▶ _Exercise aim_:
Copy out the lines between the one containing "The horizontal FOV" and the one containing "5) tile at [166, 367, 203, 430]", inclusive, with no changes.

++++ Given data ++++

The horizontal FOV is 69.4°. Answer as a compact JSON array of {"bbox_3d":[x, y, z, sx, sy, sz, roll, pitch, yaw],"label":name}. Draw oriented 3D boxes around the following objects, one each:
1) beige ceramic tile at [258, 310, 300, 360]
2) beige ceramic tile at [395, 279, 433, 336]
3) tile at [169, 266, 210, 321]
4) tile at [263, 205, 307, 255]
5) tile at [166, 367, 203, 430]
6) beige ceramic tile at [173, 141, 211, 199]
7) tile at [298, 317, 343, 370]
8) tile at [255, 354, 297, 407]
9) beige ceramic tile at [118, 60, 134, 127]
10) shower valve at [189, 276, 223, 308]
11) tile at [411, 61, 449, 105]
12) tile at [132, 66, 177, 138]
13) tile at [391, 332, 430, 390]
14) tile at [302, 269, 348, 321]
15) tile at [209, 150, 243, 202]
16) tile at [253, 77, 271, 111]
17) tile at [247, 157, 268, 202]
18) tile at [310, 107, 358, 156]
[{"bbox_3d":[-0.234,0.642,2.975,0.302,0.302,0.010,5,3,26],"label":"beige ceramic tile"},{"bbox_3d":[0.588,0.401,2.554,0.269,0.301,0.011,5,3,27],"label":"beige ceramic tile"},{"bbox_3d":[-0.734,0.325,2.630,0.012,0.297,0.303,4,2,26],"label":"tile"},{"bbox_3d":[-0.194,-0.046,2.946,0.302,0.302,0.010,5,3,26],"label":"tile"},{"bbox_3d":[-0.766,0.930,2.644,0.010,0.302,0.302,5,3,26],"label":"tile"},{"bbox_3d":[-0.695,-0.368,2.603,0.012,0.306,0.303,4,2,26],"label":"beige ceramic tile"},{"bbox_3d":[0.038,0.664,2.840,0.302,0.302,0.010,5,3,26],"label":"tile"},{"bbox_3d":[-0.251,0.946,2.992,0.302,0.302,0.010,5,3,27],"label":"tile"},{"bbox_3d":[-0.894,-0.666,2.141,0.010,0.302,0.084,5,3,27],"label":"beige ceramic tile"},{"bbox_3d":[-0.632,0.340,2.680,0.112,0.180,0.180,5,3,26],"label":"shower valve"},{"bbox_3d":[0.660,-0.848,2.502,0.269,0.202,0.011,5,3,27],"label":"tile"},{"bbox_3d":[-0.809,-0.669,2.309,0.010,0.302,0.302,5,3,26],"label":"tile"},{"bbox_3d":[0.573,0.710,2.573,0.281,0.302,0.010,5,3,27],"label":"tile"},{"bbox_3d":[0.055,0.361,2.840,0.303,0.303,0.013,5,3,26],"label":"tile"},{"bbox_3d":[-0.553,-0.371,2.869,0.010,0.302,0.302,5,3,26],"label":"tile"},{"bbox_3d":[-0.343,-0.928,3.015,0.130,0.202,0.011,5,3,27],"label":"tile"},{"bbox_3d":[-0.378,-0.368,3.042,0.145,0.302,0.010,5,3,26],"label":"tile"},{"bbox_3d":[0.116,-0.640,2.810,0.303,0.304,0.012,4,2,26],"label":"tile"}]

++++
++++ Given data ++++

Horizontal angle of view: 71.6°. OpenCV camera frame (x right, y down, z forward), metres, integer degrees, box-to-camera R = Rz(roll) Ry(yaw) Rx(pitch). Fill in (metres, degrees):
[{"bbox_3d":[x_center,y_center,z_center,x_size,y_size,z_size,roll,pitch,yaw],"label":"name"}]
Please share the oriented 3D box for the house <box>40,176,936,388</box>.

++++

▶ _Exercise answer_:
The horizontal FOV is 69.4°. Answer as a compact JSON array of {"bbox_3d":[x, y, z, sx, sy, sz, roll, pitch, yaw],"label":name}. Draw oriented 3D boxes around the following objects, one each:
1) beige ceramic tile at [258, 310, 300, 360]
2) beige ceramic tile at [395, 279, 433, 336]
3) tile at [169, 266, 210, 321]
4) tile at [263, 205, 307, 255]
5) tile at [166, 367, 203, 430]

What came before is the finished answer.